> **Exercise goal**: Can you update the material below so that "collectors" becomes "collected by" everywhere and nothing else changes? Leave the pictures out of your answer.

> **Dataset excerpts**:
....
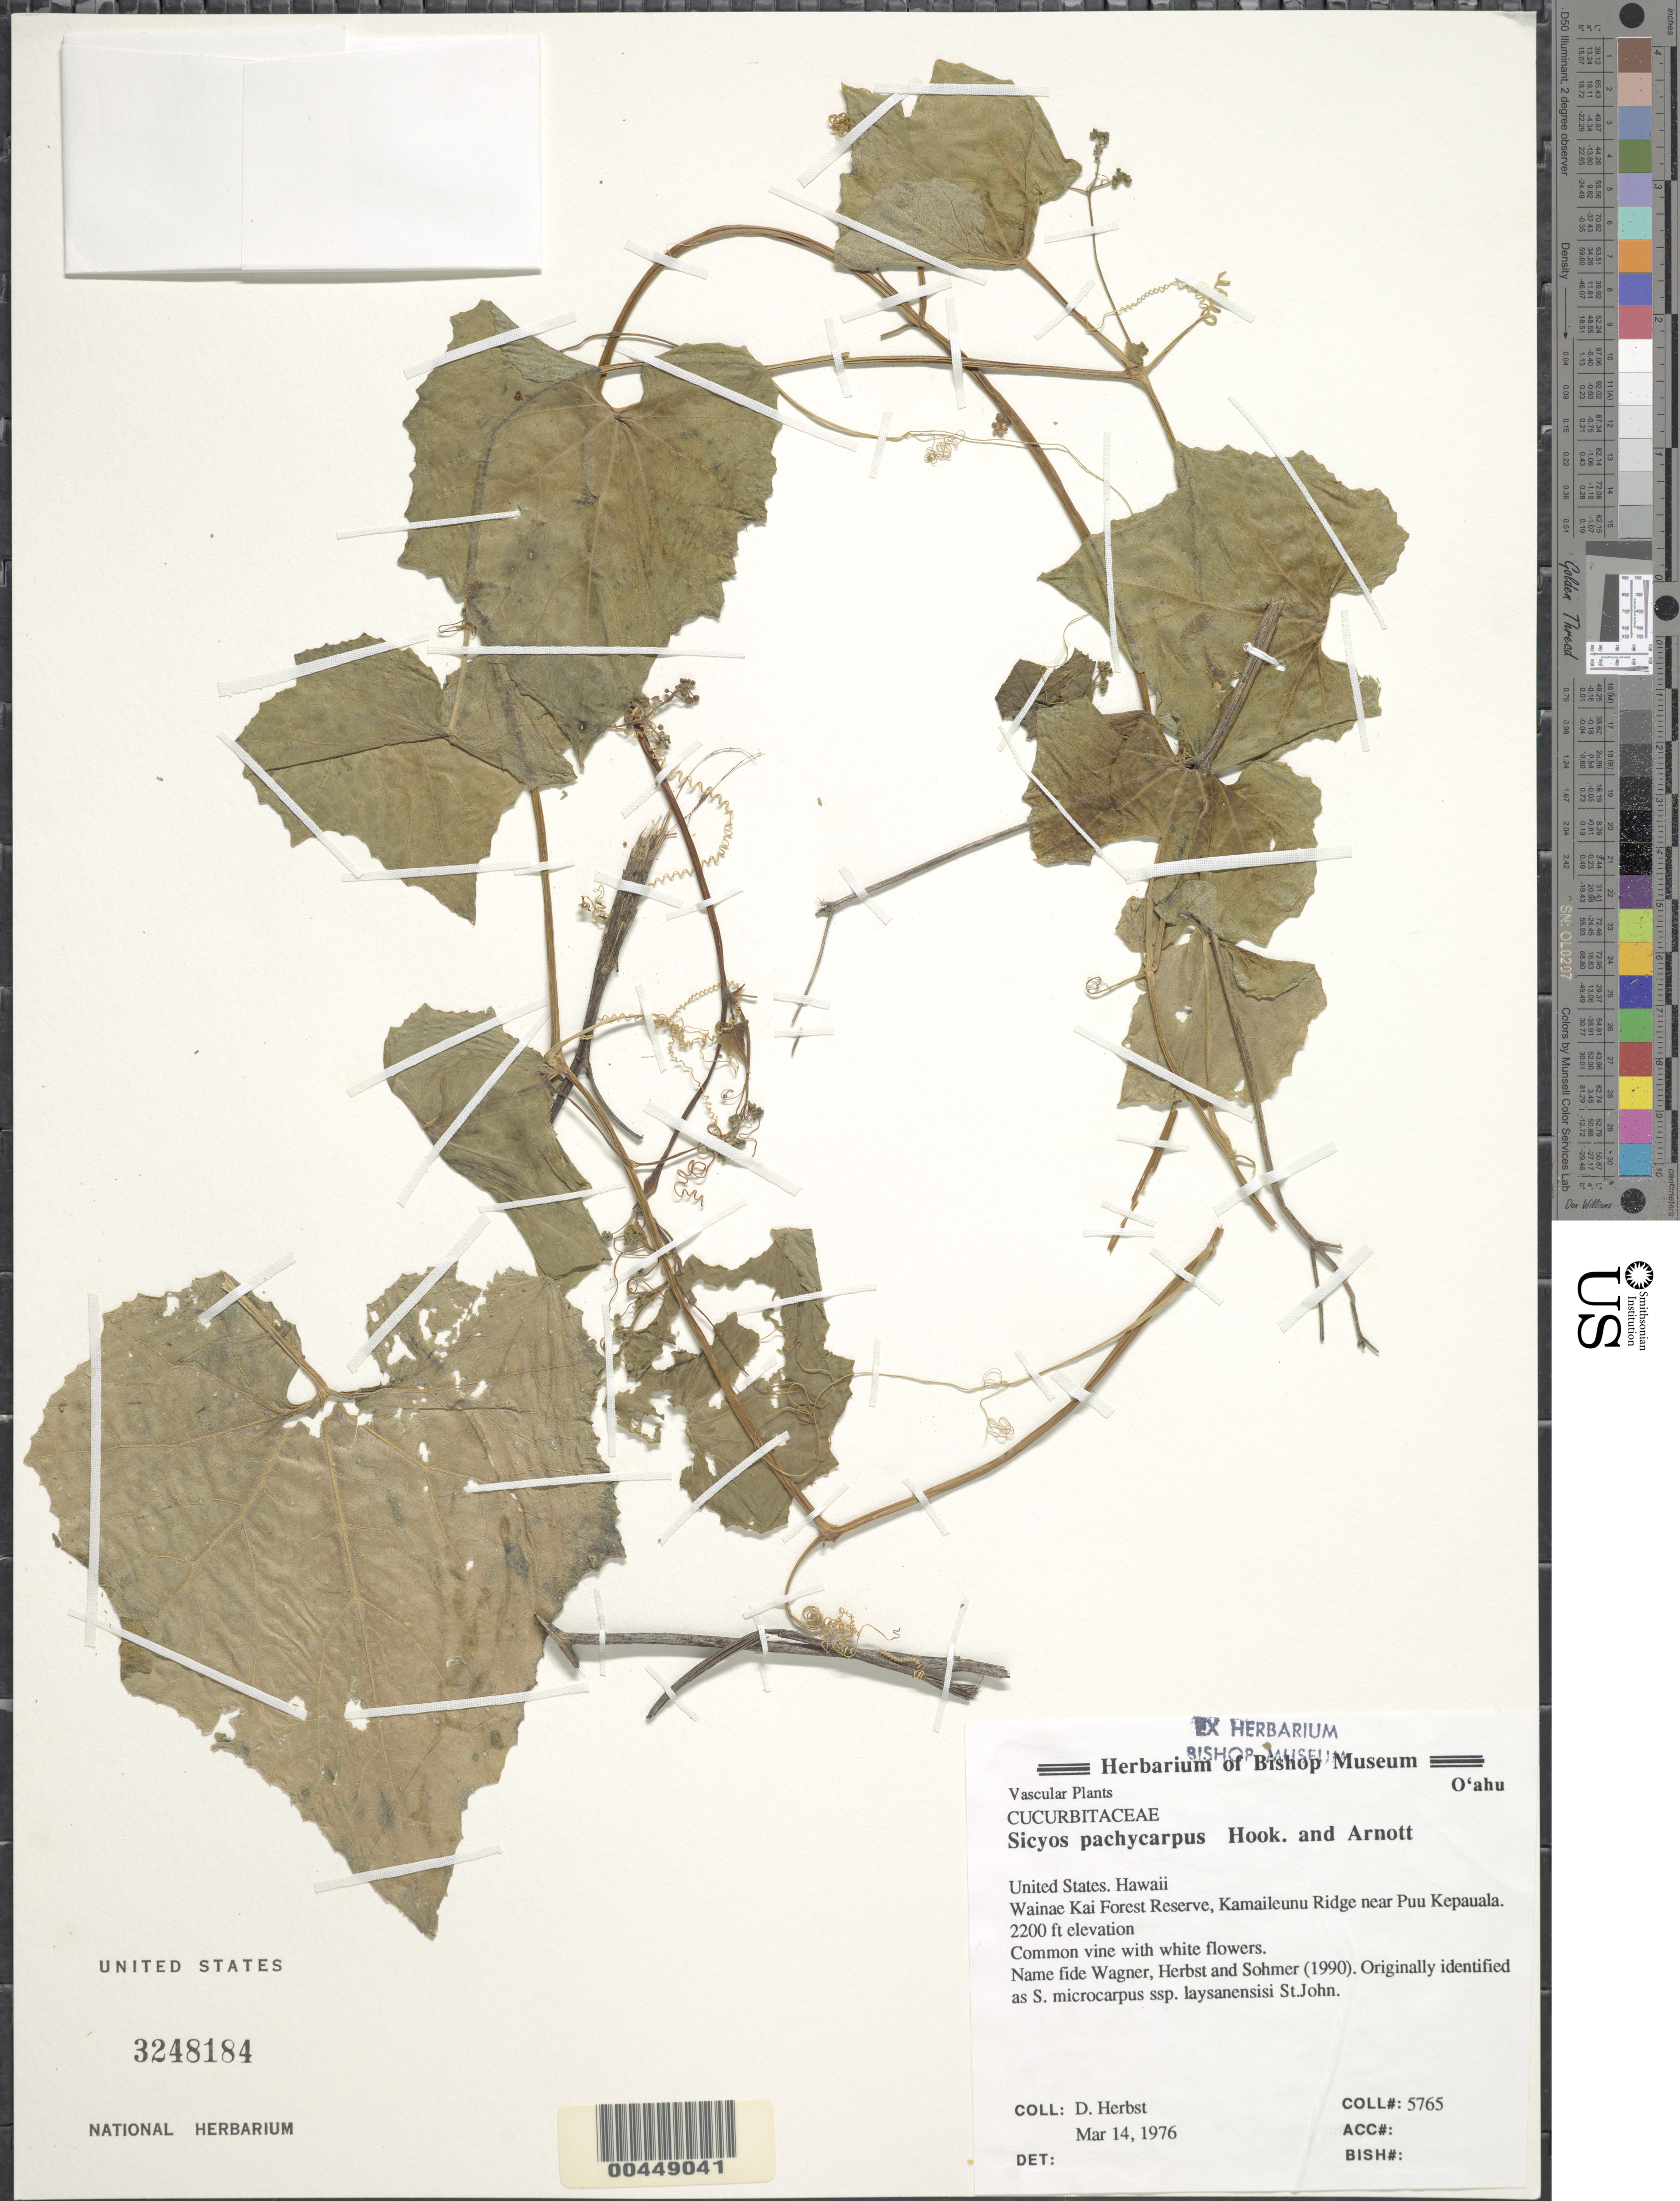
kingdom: Plantae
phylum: Tracheophyta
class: Magnoliopsida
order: Cucurbitales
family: Cucurbitaceae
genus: Sicyos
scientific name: Sicyos pachycarpus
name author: Hook. & Arn.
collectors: D. R. Herbst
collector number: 5765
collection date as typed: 14 Mar 1976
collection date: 1976-03-14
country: United States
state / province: Hawaii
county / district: Honolulu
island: Oahu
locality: Wainae Kai For Res, Kamaileunu Ridge near Puu Kepauala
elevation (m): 671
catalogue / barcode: US 3248184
....
> **Right answer**:
kingdom: Plantae
phylum: Tracheophyta
class: Magnoliopsida
order: Cucurbitales
family: Cucurbitaceae
genus: Sicyos
scientific name: Sicyos pachycarpus
name author: Hook. & Arn.
collected by: D. R. Herbst
collector number: 5765
collection date as typed: 14 Mar 1976
collection date: 1976-03-14
country: United States
state / province: Hawaii
county / district: Honolulu
island: Oahu
locality: Wainae Kai For Res, Kamaileunu Ridge near Puu Kepauala
elevation (m): 671
catalogue / barcode: US 3248184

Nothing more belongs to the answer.